Our son was taking honors math, honors social studies, regular science and afterschool sports. So the counselor suggested that taking honors english would be too much for him. So we let him enroll in regular "college prep" english. He came home and told us he was classed with the dregs of the school. We were not able to get him transfered until the semester break and as he moved back into his honors group he rejoined all his friends who promptly asked him where he had been.
The bottom line is that this counselor was also not trying to do the best for his students. What we learned from this is that the best students take honors classes, and if your child can do the honors work, thats where you want them.
The dumbing down of schools, particularly bright children being held back: (paraphrasing)
"you even have bright children being held down so that the others will not suffer a trauma--Beelzebub, what a useful word!--by being left behind."
He went on to describe children "who would be capable of tackling Aeschylus or Dante being forced to listen to their coeval's attempts to spell out 'a cat sat on a mat'.
The point of the essay dovetailed nicely with Sowell's piece, that the driving force of this is the sentiment of envy--"I'm as good as you are"--since nobody who really believes it has to say it out loud: the St. Bernard does not say it to the toy dog, nor the scholar to the dunce, nor the pretty woman to the plain.
The essay went on to cite Machiavelli (IIRC), giving the example of going out into a neighboring wheat field and snicking off the tops of the heads of grain taller then their neighbors: no pre-eminence among individuals is to be allowed; and to note that in England, the pre-eminent were beginning to limit their own growth in order to get along...

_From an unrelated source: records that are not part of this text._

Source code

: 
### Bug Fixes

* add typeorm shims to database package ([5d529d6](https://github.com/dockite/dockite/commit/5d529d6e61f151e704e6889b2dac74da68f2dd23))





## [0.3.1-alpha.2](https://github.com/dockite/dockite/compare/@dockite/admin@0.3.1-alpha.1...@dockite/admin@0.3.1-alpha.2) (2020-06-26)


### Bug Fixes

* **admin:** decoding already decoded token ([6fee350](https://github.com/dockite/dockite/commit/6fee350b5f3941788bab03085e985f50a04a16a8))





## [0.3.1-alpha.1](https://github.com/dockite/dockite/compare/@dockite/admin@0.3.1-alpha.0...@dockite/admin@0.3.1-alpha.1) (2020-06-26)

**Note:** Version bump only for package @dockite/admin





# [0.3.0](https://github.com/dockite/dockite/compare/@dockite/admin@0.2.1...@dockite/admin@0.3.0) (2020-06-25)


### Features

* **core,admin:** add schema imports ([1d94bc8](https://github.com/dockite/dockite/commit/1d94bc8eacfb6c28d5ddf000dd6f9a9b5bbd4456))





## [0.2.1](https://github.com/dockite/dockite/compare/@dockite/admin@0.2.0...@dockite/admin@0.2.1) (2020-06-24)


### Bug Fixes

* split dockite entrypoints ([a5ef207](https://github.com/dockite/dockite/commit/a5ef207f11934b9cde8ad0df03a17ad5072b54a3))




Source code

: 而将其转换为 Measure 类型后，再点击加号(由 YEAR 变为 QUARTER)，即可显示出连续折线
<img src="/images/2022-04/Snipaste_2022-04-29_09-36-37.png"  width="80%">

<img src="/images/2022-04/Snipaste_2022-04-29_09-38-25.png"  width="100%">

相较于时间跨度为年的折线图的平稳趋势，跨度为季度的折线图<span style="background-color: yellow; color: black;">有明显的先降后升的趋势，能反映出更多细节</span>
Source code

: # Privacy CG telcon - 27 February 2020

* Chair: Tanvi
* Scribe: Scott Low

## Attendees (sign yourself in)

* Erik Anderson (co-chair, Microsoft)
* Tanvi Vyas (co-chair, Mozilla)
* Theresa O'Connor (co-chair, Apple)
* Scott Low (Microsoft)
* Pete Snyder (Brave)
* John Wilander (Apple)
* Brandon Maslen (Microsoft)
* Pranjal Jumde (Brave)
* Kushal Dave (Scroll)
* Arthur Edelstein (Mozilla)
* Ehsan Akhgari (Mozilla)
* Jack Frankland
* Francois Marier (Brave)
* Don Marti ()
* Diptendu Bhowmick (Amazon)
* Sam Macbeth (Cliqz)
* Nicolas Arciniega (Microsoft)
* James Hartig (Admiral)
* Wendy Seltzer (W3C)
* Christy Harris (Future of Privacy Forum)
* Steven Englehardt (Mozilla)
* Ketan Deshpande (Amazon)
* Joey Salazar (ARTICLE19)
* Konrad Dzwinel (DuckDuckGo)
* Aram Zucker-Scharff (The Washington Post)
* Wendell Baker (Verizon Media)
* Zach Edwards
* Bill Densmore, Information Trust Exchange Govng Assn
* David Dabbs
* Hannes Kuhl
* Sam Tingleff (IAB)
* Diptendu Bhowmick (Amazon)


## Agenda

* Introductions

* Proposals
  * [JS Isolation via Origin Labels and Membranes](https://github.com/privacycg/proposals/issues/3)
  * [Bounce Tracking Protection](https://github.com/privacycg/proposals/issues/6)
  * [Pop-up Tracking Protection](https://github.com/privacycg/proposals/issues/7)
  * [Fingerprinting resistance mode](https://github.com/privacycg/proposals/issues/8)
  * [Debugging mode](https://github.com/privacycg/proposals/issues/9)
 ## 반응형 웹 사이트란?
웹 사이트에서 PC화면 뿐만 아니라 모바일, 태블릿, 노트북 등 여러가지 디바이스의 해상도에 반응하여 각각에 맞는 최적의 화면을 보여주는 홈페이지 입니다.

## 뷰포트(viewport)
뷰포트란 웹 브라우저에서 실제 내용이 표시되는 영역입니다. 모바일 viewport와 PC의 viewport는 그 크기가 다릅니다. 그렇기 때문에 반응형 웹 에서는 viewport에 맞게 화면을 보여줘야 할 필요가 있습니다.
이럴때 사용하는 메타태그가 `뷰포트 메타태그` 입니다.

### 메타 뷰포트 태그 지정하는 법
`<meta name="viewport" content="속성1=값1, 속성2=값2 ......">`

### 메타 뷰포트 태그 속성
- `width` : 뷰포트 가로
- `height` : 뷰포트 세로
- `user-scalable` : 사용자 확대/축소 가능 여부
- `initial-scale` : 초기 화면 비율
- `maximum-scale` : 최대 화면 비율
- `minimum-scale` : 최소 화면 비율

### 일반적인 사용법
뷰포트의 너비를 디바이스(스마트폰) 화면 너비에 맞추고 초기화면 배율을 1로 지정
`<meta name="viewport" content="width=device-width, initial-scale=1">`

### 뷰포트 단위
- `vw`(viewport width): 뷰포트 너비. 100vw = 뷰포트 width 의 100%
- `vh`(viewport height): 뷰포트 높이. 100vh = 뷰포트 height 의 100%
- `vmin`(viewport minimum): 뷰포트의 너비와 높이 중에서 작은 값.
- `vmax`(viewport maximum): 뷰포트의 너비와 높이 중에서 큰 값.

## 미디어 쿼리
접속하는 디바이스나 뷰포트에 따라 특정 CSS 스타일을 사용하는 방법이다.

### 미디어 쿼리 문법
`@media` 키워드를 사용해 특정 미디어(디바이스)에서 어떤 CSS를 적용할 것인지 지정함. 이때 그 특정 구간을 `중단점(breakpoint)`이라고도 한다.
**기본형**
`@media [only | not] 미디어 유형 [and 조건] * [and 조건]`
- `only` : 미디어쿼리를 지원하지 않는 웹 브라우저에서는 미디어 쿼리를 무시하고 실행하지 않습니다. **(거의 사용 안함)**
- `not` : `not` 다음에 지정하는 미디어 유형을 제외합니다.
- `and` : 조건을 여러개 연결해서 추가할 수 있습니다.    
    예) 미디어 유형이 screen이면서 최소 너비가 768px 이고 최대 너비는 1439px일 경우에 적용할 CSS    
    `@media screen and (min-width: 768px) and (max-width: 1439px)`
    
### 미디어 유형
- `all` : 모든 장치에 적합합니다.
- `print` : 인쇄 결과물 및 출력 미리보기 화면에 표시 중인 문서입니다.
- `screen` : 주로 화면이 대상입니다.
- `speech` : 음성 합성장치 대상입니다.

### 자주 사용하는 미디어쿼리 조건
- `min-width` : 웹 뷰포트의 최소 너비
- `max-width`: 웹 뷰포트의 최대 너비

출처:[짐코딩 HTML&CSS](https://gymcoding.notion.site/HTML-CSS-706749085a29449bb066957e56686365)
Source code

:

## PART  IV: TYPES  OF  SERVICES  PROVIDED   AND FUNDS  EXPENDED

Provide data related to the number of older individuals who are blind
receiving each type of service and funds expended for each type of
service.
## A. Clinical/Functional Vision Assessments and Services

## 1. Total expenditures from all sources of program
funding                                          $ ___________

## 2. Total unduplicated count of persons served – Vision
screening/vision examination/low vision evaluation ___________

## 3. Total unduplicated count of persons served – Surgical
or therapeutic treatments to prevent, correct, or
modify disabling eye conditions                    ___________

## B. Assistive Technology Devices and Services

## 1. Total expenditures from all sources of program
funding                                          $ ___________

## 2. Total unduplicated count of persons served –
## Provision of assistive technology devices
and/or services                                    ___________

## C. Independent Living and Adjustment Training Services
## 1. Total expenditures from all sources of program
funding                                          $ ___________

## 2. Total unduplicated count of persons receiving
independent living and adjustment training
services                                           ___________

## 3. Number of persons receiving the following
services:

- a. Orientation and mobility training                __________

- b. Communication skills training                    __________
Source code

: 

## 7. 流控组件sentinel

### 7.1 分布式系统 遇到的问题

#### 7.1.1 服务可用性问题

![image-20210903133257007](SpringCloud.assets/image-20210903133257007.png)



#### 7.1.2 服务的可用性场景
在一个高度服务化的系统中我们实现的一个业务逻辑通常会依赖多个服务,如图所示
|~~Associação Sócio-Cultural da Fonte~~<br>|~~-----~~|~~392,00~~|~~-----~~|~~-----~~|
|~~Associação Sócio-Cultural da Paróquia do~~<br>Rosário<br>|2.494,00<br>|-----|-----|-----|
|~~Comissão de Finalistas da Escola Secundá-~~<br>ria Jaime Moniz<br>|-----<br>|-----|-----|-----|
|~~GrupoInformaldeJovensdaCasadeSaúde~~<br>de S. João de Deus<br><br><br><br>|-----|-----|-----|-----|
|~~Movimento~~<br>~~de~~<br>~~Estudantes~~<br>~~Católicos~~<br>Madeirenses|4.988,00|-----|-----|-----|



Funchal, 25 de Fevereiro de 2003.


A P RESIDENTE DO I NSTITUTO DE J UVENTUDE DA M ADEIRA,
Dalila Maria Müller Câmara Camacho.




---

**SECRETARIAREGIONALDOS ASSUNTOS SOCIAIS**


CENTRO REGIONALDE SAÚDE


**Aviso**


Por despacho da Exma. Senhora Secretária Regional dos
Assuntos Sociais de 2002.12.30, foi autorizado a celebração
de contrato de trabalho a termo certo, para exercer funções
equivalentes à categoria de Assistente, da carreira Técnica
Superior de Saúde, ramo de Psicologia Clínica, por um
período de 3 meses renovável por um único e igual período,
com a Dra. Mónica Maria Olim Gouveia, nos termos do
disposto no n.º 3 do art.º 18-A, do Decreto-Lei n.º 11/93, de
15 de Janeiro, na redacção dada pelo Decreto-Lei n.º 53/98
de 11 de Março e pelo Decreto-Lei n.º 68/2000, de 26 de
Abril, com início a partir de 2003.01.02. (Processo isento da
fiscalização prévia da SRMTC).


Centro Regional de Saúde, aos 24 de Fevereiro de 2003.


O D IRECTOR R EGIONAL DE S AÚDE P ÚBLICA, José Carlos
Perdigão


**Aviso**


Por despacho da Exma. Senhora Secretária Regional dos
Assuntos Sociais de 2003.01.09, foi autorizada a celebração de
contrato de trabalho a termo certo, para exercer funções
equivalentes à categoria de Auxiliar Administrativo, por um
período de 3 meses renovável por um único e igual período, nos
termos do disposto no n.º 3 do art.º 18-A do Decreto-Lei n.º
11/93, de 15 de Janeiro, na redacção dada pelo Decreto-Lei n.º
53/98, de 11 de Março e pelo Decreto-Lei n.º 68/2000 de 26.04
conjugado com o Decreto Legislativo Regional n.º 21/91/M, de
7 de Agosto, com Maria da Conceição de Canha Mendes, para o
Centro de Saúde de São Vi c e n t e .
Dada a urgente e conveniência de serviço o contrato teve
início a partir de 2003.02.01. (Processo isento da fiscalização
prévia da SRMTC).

Quite aways ahead of its time, it was...
Cheers!
'In most cases, the parents don't care and the students don't care'
Hear hear. That was my experience as well. The notion that teachers are at the bottom of the academic pile in college may be true of elementary teachers but is increasingly not the case for some HS teachers in some states. In OR to teach high school one must first get a degree in the subject matter to be taught then go an additional year for an MAT (Master of Arts Teaching) I went through that program and it was quite rigorous, not everyone got automatic A's, it was in fact a lot of work. I think the school I taught in was mostly staffed by well trained, intelligent and hard working teachers. The problem as you said, the students' attitudes. It was apparent very early in the year which kids' parents valued education and which didn't. Parents who don't care have kids that are poor students.
Thank God for homeschool ping.
Bingo ... This is "it" in a nutshell. Mediocrity IS the desired outcome ... it makes for compliant workers who are satisfied to take orders, fit in, and generally not cause trouble.
We have Thomas Sowell in our curriculum!